- _DOCUMENT PASSAGE_:
Your organization’s volunteers are one of your most valuable assets. Their free support helps you take care of administrative duties and pursue your overall mission even with a limited number of paid staff members.

Yet in order to both maximize the effects of your existing volunteers and recruit new, eager individuals to help, you’ll need a strategic volunteer management plan in place. 

At Mobilize, we work with thousands of nonprofits to equip their teams with the volunteer management tools they need to thrive. And through our many years of experience, we’ve put together this handy list of tried-and-true tips for ensuring a successful volunteer program. Here, we’ll cover the following:

  1. Strategically recruiting volunteers
  2. Incorporating virtual volunteering
  3. Training volunteers well
  4. Leveraging volunteer grant programs
  5. Investing in volunteer management software

Effective volunteer management is more than simply keeping track of your volunteers. Are you ready to learn more about these powerful tactics and see how they can help improve your nonprofit operations? Let’s jump in.

- _EXERCISE BRIEF_: Update the volunteer management passage by changing "valuable" to "important", beginning at the words "Your organization’s volunteers" and stopping after "paid staff members.". The items have no connection to the volunteer management passage.

[Raw records]
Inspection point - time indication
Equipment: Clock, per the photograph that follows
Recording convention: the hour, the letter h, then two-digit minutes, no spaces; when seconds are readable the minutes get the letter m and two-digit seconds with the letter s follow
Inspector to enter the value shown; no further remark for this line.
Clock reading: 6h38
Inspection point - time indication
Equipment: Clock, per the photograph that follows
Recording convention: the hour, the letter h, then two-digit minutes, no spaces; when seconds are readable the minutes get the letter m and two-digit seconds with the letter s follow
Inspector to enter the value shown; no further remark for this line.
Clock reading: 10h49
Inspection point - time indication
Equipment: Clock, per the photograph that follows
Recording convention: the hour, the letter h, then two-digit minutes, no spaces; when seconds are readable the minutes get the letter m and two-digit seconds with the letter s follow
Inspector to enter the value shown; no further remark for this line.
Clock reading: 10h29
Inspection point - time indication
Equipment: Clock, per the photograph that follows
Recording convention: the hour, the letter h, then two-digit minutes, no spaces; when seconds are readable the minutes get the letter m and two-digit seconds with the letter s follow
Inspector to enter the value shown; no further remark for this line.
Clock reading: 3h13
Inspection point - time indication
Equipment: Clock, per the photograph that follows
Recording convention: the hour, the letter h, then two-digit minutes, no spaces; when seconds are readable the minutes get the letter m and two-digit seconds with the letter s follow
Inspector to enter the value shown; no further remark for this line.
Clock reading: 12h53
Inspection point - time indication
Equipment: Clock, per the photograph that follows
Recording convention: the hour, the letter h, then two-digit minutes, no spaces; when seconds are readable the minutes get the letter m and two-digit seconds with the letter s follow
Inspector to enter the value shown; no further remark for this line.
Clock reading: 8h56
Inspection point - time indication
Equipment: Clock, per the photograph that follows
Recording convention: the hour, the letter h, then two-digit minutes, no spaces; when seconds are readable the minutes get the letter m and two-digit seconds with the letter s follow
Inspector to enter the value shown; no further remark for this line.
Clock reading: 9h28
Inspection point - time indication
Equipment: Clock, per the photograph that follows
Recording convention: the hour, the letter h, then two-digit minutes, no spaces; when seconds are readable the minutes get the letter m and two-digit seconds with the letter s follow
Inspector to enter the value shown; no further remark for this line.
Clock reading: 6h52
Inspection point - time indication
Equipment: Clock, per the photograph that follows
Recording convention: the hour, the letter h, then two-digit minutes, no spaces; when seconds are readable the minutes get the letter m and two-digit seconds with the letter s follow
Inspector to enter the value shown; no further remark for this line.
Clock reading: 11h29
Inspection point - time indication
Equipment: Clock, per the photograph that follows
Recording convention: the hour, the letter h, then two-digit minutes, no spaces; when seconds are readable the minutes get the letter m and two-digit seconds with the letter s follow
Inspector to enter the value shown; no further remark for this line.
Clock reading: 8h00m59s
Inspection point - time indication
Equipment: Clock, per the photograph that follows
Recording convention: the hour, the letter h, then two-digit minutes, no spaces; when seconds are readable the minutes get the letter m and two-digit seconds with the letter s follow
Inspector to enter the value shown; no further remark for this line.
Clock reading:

- _ANSWER FOR THIS EXERCISE_:
Your organization’s volunteers are one of your most important assets. Their free support helps you take care of administrative duties and pursue your overall mission even with a limited number of paid staff members.